The conference receives added urgency as a dismantling of public school gifted education programs is sweeping the country. Baltimore City, for example, has discontinued all gifted programs for its 103,000-student district. The Illinois Legislature in late 2003 axed all state gifted programs. A state funding holdback imperils funding for gifted programs in Miami-Dade County, Fla., and its 350,000-student district.

While education cuts are being driven by state budget shortfalls, consequences for gifted programs have been deeper and more widespread, experts say, due to the effects of the comprehensive No Child Left Behind Law, enacted in 2001.

"The law, though rightfully praised for its goals to raise struggling children to proficient levels, virtually omits mention of gifted education," Ybarra said. "Left vulnerable for that reason, gifted programs across the nation are ending."

Although all gifted students are hit by such cuts, experts believe the brunt is borne by minority and low-income students clustered in urban schools. Unlike suburban middle-class families, low- and modest-income households can lack the knowledge base and expendable family dollars to seek special gifted education programs outside school to replace discontinued public gifted programs.
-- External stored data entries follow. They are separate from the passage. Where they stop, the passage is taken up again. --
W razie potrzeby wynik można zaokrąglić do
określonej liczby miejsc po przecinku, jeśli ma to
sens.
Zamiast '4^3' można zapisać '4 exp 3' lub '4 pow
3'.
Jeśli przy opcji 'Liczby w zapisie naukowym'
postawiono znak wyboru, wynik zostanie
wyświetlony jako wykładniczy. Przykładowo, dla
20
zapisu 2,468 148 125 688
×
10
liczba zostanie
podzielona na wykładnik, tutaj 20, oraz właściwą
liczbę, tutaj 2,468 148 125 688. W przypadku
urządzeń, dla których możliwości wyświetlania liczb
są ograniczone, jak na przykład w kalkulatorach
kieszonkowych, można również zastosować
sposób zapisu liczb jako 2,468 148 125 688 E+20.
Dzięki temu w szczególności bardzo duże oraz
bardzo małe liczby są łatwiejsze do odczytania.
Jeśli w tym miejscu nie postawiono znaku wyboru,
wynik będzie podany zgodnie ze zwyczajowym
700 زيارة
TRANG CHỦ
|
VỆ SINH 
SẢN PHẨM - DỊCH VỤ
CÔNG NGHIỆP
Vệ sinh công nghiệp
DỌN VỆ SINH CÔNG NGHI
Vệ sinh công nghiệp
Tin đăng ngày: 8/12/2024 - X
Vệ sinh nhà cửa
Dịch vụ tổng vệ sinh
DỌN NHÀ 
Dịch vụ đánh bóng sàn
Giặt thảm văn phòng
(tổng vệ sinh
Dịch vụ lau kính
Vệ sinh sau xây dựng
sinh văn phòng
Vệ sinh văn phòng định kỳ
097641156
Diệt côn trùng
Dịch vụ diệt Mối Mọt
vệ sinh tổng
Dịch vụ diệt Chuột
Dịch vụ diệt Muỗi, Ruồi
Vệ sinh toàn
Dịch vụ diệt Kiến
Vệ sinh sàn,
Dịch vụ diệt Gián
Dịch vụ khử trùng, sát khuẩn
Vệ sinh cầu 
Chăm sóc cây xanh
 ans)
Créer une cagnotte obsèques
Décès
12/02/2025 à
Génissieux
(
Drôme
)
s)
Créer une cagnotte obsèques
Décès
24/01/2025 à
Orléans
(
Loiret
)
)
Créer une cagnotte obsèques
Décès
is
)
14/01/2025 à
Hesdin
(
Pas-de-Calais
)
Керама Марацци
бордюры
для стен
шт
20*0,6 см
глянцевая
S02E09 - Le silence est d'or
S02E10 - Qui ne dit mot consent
"Such students are caught by their circumstances," Ybarra said. "We at CTY believe that it's a critical part of our mission to find such promising students."

While gifted programs in schools are declining, special programs, such as Hopkins' CTY, increasingly are serving students beyond their original, largely suburban populations. Last year, 10.4 percent of the students in CTY's summer programs came from groups historically underrepresented in gifted programs — an increase from 1 percent in 1998. Since that time, more than 260 Baltimore City school students have enrolled on full scholarship, with financial awards totaling $670,000.
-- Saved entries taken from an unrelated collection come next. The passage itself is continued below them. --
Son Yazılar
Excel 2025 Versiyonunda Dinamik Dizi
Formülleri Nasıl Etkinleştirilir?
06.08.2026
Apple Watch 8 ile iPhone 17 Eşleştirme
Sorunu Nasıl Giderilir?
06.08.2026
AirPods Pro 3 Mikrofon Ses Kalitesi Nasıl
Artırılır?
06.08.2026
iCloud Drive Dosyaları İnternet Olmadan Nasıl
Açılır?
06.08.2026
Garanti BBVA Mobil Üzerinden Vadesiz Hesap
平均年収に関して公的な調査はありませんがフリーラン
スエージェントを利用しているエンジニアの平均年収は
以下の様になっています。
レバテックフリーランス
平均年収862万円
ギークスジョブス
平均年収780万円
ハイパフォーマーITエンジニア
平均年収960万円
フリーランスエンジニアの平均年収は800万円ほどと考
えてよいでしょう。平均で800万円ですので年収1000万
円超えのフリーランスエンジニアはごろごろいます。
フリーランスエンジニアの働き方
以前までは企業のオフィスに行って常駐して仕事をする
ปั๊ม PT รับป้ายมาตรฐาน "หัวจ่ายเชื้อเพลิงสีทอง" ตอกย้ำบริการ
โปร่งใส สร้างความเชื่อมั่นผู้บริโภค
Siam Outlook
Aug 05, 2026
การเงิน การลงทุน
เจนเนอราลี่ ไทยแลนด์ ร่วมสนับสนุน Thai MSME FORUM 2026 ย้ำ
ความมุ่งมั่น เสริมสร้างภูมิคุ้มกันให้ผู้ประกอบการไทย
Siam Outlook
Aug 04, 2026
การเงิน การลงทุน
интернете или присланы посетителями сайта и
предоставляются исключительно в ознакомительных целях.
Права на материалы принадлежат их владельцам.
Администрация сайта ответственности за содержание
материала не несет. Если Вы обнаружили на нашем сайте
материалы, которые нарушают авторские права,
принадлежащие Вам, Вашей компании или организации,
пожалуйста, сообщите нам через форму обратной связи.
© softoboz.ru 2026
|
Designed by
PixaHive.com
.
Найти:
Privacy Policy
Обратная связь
"We're encouraged by the increase and are striving to do even better," Ybarra said.

Financial support from such philanthropies as conference co-sponsor Goldman Sachs Foundation is giving energetic life to this new influx of students. In addition to student aid, the foundation has encouraged CTY to pursue innovative new programs. In one, CTY students learn formal business methodologies from M.B.A. students and Goldman Sachs executives, and then appear before a jury of senior Goldman Sachs executives to present detailed plans of their "dream businesses."
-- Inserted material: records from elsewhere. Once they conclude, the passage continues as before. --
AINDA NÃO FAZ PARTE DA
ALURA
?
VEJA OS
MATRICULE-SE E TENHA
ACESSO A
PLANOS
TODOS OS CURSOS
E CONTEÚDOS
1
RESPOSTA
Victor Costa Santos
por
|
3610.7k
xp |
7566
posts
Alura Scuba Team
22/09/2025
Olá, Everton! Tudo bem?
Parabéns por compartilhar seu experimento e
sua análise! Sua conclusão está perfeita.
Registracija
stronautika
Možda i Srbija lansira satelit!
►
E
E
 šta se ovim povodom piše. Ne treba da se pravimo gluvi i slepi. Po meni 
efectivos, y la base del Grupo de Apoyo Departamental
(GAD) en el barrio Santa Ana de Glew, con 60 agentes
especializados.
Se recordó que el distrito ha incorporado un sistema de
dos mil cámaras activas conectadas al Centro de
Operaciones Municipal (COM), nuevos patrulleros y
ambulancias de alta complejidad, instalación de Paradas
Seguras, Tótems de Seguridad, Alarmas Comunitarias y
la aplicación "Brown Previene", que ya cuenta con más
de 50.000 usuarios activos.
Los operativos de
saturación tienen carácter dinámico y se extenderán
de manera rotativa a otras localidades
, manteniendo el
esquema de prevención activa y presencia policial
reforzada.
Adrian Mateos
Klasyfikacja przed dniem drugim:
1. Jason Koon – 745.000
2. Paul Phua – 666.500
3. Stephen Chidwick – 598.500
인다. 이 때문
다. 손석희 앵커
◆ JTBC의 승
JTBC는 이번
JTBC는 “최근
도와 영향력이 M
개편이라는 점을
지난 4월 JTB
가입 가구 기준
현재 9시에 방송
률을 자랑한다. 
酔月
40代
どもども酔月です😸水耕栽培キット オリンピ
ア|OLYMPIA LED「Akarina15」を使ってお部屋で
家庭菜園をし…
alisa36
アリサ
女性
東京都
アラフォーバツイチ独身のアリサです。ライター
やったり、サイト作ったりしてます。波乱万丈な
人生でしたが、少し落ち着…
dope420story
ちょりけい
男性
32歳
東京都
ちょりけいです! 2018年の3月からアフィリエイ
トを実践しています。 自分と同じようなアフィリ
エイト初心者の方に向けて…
A key goal of the foundation is to place into the national pipeline increased numbers of students from historically underserved groups, and prepare those students for high-impact careers and lives.

Said Stephanie Bell-Rose, president of the Goldman Sachs Foundation, "There are huge practical consequences for our nation and our future generations if we fail to cultivate the minds of our nation's brightest students from every background. Lose them, and we lose a precious national resource: the ingenuity, creativity and perseverance that have been hallmarks of the American spirit."

The conference is co-sponsored by the Johns Hopkins University Center for Talented Youth and the Goldman Sachs Foundation, in collaboration with the Johns Hopkins Council on K-12 Education.